Images of data visualizations
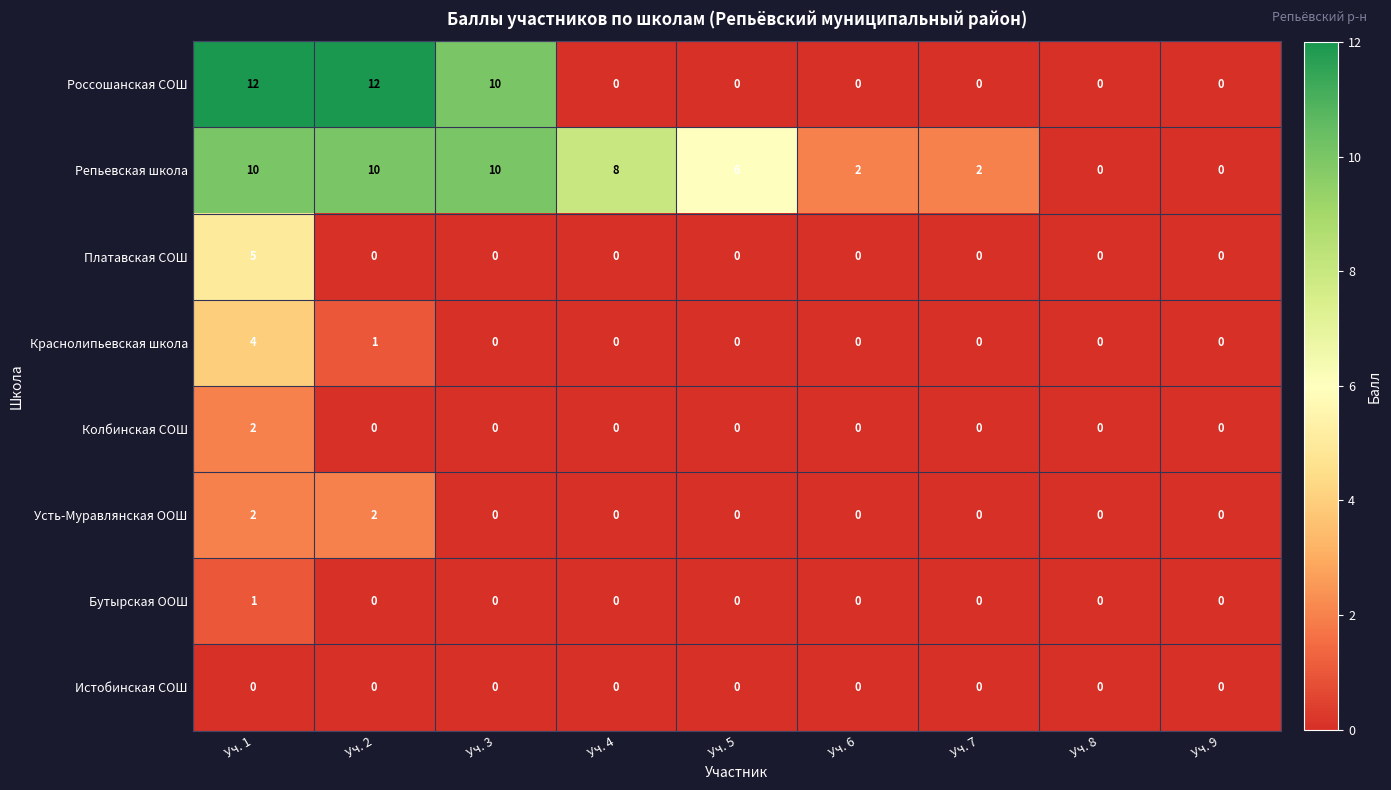

Which series has the largest total across all categories?

Репьевская школа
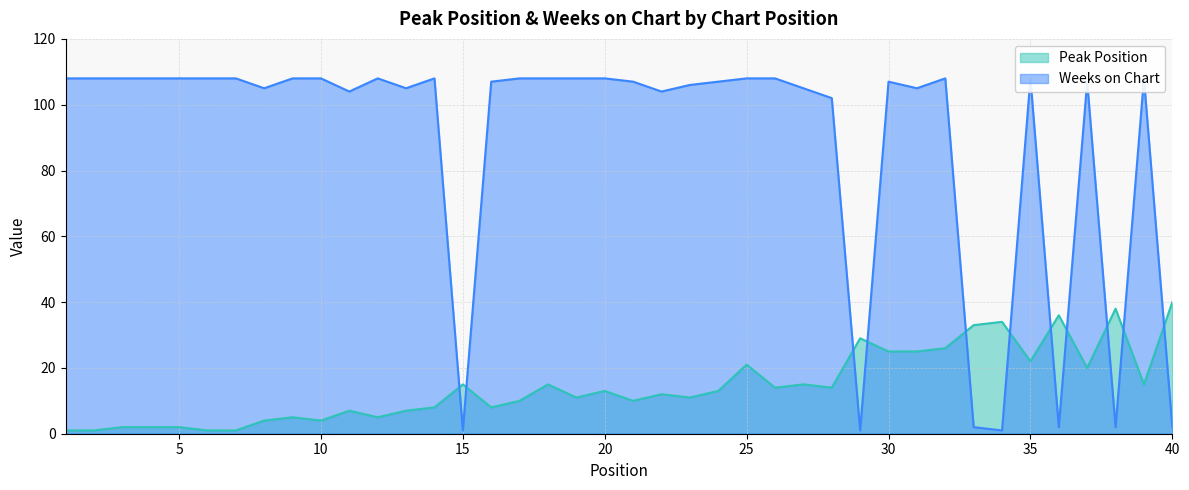

At which category does Weeks on Chart reach its first local valley?

8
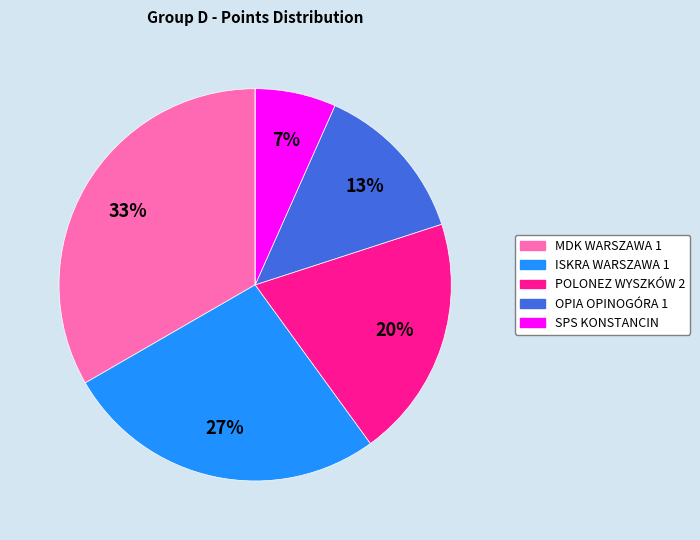

Does any single category account for the majority?

No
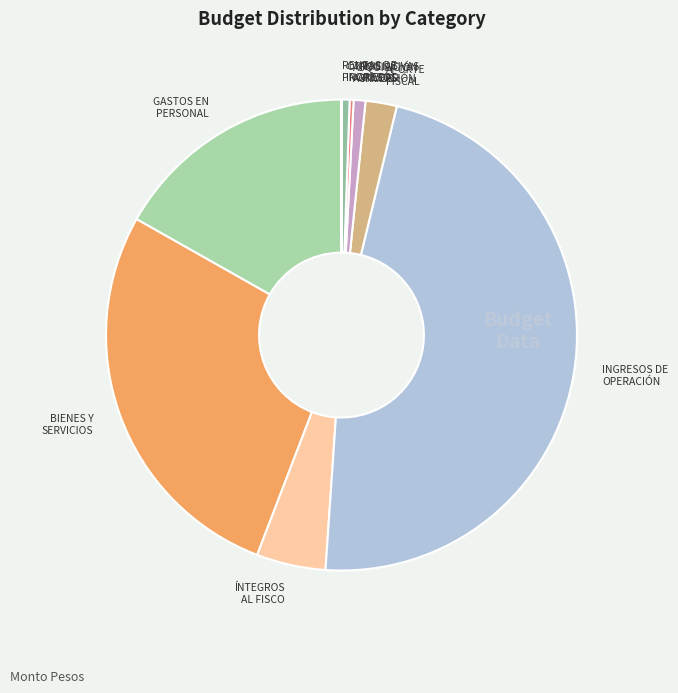

What is the largest slice in the pie chart?

INGRESOS DE OPERACIÓN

■ What the task requires
Copy out every line of the listing above word for word, leaving the pictures out.

■ Task answer
Which series has the largest total across all categories?

Репьевская школа

At which category does Weeks on Chart reach its first local valley?

8

Does any single category account for the majority?

No

What is the largest slice in the pie chart?

INGRESOS DE OPERACIÓN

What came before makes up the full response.